Thank you so much Reiny. thanks a lot.
I couldn't do g). someone help i need it in the morning. help me please. do it for me please. Show me the steps too please...please...
i meant b) please help me....
To summarize the increasing and decreasing intervals of a function, we need to analyze the sign of the derivative of the function. The derivative describes the rate at which the function is changing at each point.
First, let's find the derivative of the function g(x) = x / (x - 7). We can use the quotient rule to differentiate it. The quotient rule states that if we have a function in the form f(x) / g(x), its derivative can be found as (g(x) * f'(x) - f(x) * g'(x)) / (g(x))^2.
Applying the quotient rule to g(x), we have:
g'(x) = [(x - 7)' * (x) - (x)' * (x - 7)] / (x - 7)^2
Simplifying further, we get:
g'(x) = [(1) * (x) - (1) * (x - 7)] / (x - 7)^2
= 7 / (x - 7)^2
Now, let's consider the intervals of increasing and decreasing.
a) Increasing and Decreasing Intervals:
To determine when the function is increasing or decreasing, we need to analyze the sign of the derivative.
Since g'(x) = 7 / (x - 7)^2, the derivative is always positive (7 is positive, and (x - 7)^2 is always positive) except when x = 7.

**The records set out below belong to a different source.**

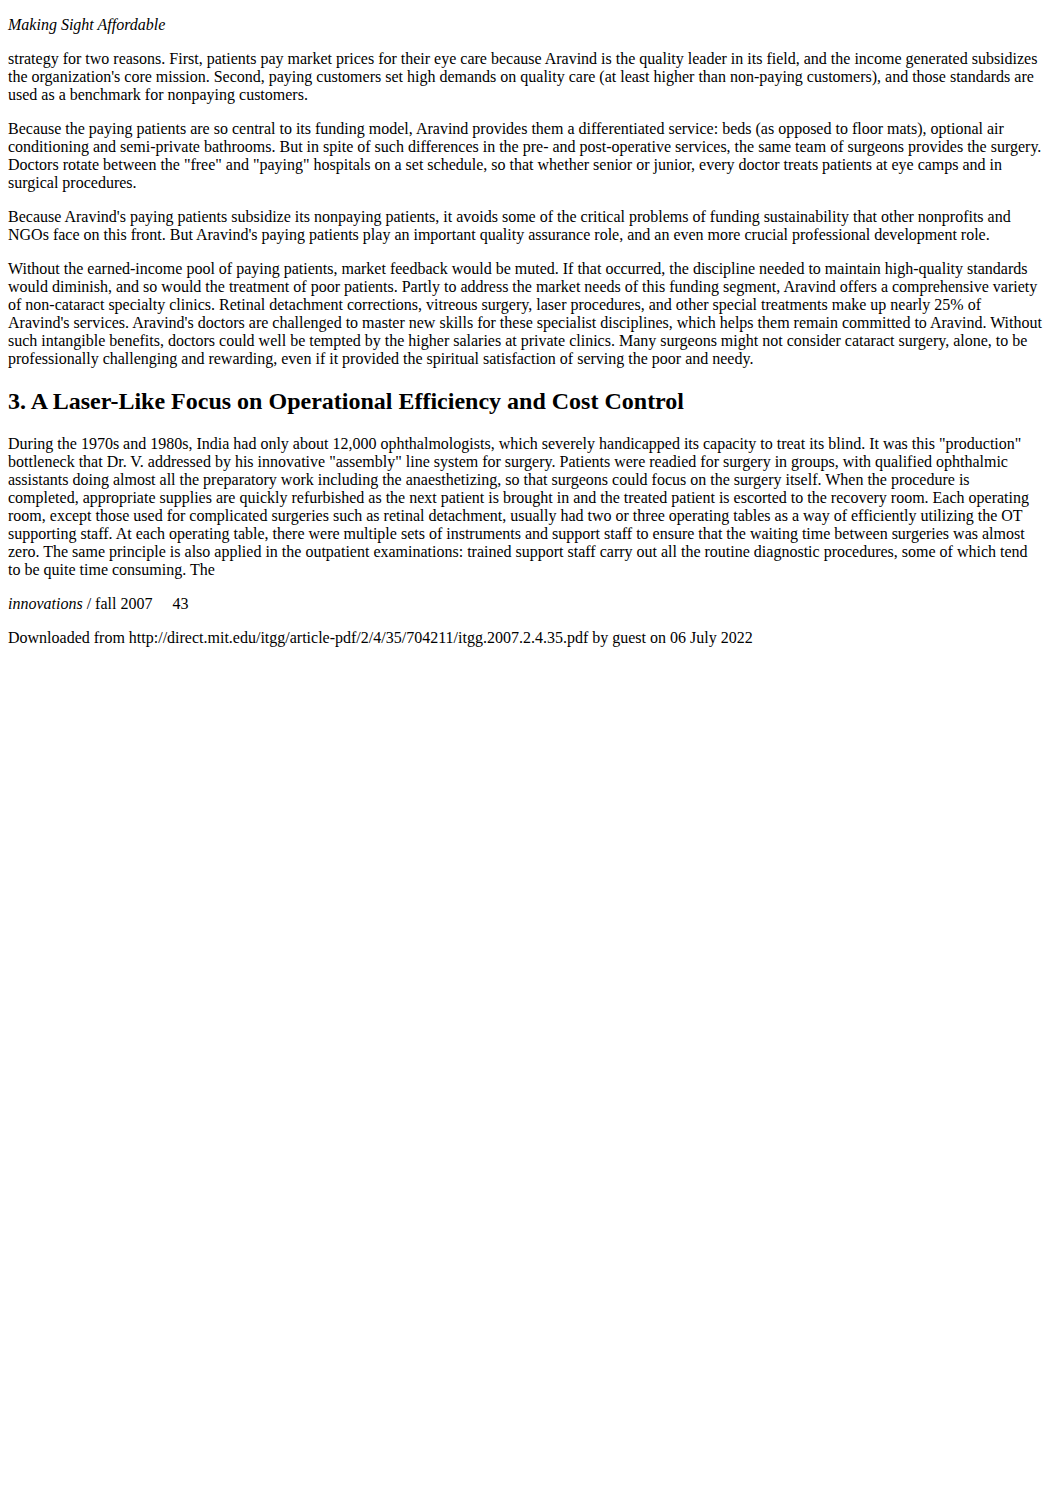Making Sight Affordable
strategy for two reasons. First, patients pay market prices for their eye care because Aravind is the quality leader in its field, and the income generated subsidizes the organization's core mission. Second, paying customers set high demands on quality care (at least higher than non-paying customers), and those standards are used as a benchmark for nonpaying customers.
Because the paying patients are so central to its funding model, Aravind provides them a differentiated service: beds (as opposed to floor mats), optional air conditioning and semi-private bathrooms. But in spite of such differences in the pre- and post-operative services, the same team of surgeons provides the surgery. Doctors rotate between the "free" and "paying" hospitals on a set schedule, so that whether senior or junior, every doctor treats patients at eye camps and in surgical procedures.
Because Aravind's paying patients subsidize its nonpaying patients, it avoids some of the critical problems of funding sustainability that other nonprofits and NGOs face on this front. But Aravind's paying patients play an important quality assurance role, and an even more crucial professional development role.
Without the earned-income pool of paying patients, market feedback would be muted. If that occurred, the discipline needed to maintain high-quality standards would diminish, and so would the treatment of poor patients. Partly to address the market needs of this funding segment, Aravind offers a comprehensive variety of non-cataract specialty clinics. Retinal detachment corrections, vitreous surgery, laser procedures, and other special treatments make up nearly 25% of Aravind's services. Aravind's doctors are challenged to master new skills for these specialist disciplines, which helps them remain committed to Aravind. Without such intangible benefits, doctors could well be tempted by the higher salaries at private clinics. Many surgeons might not consider cataract surgery, alone, to be professionally challenging and rewarding, even if it provided the spiritual satisfaction of serving the poor and needy.
3. A Laser-Like Focus on Operational Efficiency and Cost Control
During the 1970s and 1980s, India had only about 12,000 ophthalmologists, which severely handicapped its capacity to treat its blind. It was this "production" bottleneck that Dr. V. addressed by his innovative "assembly" line system for surgery. Patients were readied for surgery in groups, with qualified ophthalmic assistants doing almost all the preparatory work including the anaesthetizing, so that surgeons could focus on the surgery itself. When the procedure is completed, appropriate supplies are quickly refurbished as the next patient is brought in and the treated patient is escorted to the recovery room. Each operating room, except those used for complicated surgeries such as retinal detachment, usually had two or three operating tables as a way of efficiently utilizing the OT supporting staff. At each operating table, there were multiple sets of instruments and support staff to ensure that the waiting time between surgeries was almost zero. The same principle is also applied in the outpatient examinations: trained support staff carry out all the routine diagnostic procedures, some of which tend to be quite time consuming. The
innovations / fall 2007 43
Downloaded from http://direct.mit.edu/itgg/article-pdf/2/4/35/704211/itgg.2007.2.4.35.pdf by guest on 06 July 2022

Therefore, g(x) is increasing for all values of x except when x = 7, and it is decreasing only when x = 7.
b) Comparing the Slopes of Tangents at different points:
To compare the slopes of the tangents at different points, we need to find the derivative at those points.
i) x = 7.5 and x = 20:
Plugging these values into the derivative equation, we get:
g'(7.5) = 7 / (7.5 - 7)^2
= 7 / (0.5)^2
= 7 / 0.25
= 28
g'(20) = 7 / (20 - 7)^2
= 7 / (13)^2
= 7 / 169
The slope of the tangent at x = 7.5 is 28, and the slope of the tangent at x = 20 is 7 / 169.
ii) x = 6.5 and x = -20:
Plugging these values into the derivative equation, we get:
g'(6.5) = 7 / (6.5 - 7)^2
= 7 / (-0.5)^2
= 7 / 0.25
= 28
g'(-20) = 7 / (-20 - 7)^2
= 7 / (-27)^2
= 7 / 729
The slope of the tangent at x = 6.5 is 28, and the slope of the tangent at x = -20 is 7 / 729.
In summary:
i) The slope of the tangent at x = 7.5 is 28, and the slope of the tangent at x = 20 is 7 / 169.
ii) The slope of the tangent at x = 6.5 is 28, and the slope of the tangent at x = -20 is 7 / 729.